More outrageous and deranged fare from Japanese director Miike Takashi, featuring everything from incest, sodomy and necrophilia to a lactating mother who breastfeeds her husband and adult daughter. Failed reporter Kiyoshi Yamazaki (Kenichi Endo) visits a brothel to make a documentary about debauched youths, and is surprised to encounter his estranged daughter who has become a prostitute. He then meets a stranger, 'Q', and invites him back to his home to meet the rest of his staggeringly dysfunctional family. 'Q' embarks on a mission to teach each family member a lesson they'll never forget.

Customer Reviews

3.5 out of 5 stars

Most Helpful Customer Reviews

4 of 4 people found the following review helpful By Film Buff on 23 Aug. 2013
Format: DVD Verified Purchase
Takashi Miike is a hugely talented independent Japanese film director who shot to fame in Japan with Shinjuku Triad Society in 1995 and then to international recognition with Audition (1999). Since then he has been making films at a phenomenal rate. Between 1999 and 2001 he pumped out three a year. After that he has slowed down to just the two(!). Visitor Q is one of the three made in 2000 and remains possibly his most organized, most sustained effort to date. It's actually Part 6 of the Love Cinema series in which young independent Japanese directors made straight to video films which had only a brief run in the tiny Shimokitazawa cinema in Tokyo. The films are shot on Digital Video (DV) and are made on a peanut budget. This means the camera is ultra-mobile and there is an excess of low-lit scenes. Also (because of more relaxed censorship regulations on straight to video releases) there is an emphasis on extreme sex and violence. Miike certainly makes the most of this as he gleefully breaks all the taboos in the book with his depiction of the ultimate dysfunctional nuclear family. Split into sections entitled, 'Have you ever done it with your Dad?', 'Have you ever been hit on the head?' and 'Have you ever hit your Mum?', the narrative features incest, domestic violence, drug addiction, murder, rape, the discovery of lactation as a new sexual fetish, necrophilia, and well, everything else that you and I might consider nasty.
================
[Challenge] Copy out the Visitor Q page word for word, starting at "More outrageous and" and ending at "they'll never forget.". Rely only on the Visitor Q page.

[Records provided]
================
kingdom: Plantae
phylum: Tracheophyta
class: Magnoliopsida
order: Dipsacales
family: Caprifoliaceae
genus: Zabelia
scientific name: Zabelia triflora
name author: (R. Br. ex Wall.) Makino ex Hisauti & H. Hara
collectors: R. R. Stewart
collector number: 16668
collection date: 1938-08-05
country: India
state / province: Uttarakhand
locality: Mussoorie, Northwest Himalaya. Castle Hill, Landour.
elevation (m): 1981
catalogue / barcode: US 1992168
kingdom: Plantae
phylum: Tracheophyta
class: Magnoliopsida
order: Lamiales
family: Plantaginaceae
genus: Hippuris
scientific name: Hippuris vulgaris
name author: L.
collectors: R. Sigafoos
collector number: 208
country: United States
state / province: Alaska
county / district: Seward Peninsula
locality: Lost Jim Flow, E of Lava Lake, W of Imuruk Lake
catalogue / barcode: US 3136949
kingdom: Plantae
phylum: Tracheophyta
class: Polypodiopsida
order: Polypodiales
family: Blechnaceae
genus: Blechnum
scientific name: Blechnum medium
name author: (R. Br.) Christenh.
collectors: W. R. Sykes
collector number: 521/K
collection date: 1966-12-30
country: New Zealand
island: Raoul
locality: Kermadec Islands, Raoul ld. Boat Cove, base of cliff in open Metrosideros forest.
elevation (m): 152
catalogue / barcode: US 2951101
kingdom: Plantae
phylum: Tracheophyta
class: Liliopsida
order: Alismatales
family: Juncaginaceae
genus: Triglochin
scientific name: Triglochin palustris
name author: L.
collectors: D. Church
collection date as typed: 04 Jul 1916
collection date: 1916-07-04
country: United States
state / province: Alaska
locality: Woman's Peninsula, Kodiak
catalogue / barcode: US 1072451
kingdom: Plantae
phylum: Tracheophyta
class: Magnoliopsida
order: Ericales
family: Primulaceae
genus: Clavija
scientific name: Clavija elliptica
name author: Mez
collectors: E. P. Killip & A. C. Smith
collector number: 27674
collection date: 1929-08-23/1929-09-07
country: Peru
================
[Written response]
More outrageous and deranged fare from Japanese director Miike Takashi, featuring everything from incest, sodomy and necrophilia to a lactating mother who breastfeeds her husband and adult daughter. Failed reporter Kiyoshi Yamazaki (Kenichi Endo) visits a brothel to make a documentary about debauched youths, and is surprised to encounter his estranged daughter who has become a prostitute. He then meets a stranger, 'Q', and invites him back to his home to meet the rest of his staggeringly dysfunctional family. 'Q' embarks on a mission to teach each family member a lesson they'll never forget.